Saved entries:

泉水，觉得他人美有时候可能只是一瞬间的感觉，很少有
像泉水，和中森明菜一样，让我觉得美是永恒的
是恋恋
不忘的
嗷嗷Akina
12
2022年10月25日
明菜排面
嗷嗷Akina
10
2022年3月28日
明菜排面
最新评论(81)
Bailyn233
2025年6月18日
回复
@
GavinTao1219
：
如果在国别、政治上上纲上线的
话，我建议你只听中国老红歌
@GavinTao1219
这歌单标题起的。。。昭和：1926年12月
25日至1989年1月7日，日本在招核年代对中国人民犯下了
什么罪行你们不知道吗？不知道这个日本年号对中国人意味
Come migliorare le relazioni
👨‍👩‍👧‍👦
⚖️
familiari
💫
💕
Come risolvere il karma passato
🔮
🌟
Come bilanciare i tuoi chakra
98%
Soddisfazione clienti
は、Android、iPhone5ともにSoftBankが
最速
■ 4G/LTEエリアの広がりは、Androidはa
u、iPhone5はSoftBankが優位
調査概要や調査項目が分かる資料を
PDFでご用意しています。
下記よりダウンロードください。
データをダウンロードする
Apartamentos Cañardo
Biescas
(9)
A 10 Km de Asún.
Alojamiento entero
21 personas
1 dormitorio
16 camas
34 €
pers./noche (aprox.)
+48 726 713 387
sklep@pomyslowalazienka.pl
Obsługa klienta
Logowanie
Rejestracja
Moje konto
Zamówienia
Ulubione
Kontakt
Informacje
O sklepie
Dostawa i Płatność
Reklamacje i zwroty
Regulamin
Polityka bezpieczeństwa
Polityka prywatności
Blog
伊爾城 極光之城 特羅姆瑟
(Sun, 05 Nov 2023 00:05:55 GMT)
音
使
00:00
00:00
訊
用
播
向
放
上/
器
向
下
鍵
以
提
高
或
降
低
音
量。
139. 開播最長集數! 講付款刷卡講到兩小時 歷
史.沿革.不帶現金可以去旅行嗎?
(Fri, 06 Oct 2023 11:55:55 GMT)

**DIRECTIVE**
Write out these lines again, substituting "Aktualności" for "Blog" and leaving everything else unchanged.

**EXERCISE RESPONSE**
泉水，觉得他人美有时候可能只是一瞬间的感觉，很少有
像泉水，和中森明菜一样，让我觉得美是永恒的
是恋恋
不忘的
嗷嗷Akina
12
2022年10月25日
明菜排面
嗷嗷Akina
10
2022年3月28日
明菜排面
最新评论(81)
Bailyn233
2025年6月18日
回复
@
GavinTao1219
：
如果在国别、政治上上纲上线的
话，我建议你只听中国老红歌
@GavinTao1219
这歌单标题起的。。。昭和：1926年12月
25日至1989年1月7日，日本在招核年代对中国人民犯下了
什么罪行你们不知道吗？不知道这个日本年号对中国人意味
Come migliorare le relazioni
👨‍👩‍👧‍👦
⚖️
familiari
💫
💕
Come risolvere il karma passato
🔮
🌟
Come bilanciare i tuoi chakra
98%
Soddisfazione clienti
は、Android、iPhone5ともにSoftBankが
最速
■ 4G/LTEエリアの広がりは、Androidはa
u、iPhone5はSoftBankが優位
調査概要や調査項目が分かる資料を
PDFでご用意しています。
下記よりダウンロードください。
データをダウンロードする
Apartamentos Cañardo
Biescas
(9)
A 10 Km de Asún.
Alojamiento entero
21 personas
1 dormitorio
16 camas
34 €
pers./noche (aprox.)
+48 726 713 387
sklep@pomyslowalazienka.pl
Obsługa klienta
Logowanie
Rejestracja
Moje konto
Zamówienia
Ulubione
Kontakt
Informacje
O sklepie
Dostawa i Płatność
Reklamacje i zwroty
Regulamin
Polityka bezpieczeństwa
Polityka prywatności
Aktualności
伊爾城 極光之城 特羅姆瑟
(Sun, 05 Nov 2023 00:05:55 GMT)
音
使
00:00
00:00
訊
用
播
向
放
上/
器
向
下
鍵
以
提
高
或
降
低
音
量。
139. 開播最長集數! 講付款刷卡講到兩小時 歷
史.沿革.不帶現金可以去旅行嗎?
(Fri, 06 Oct 2023 11:55:55 GMT)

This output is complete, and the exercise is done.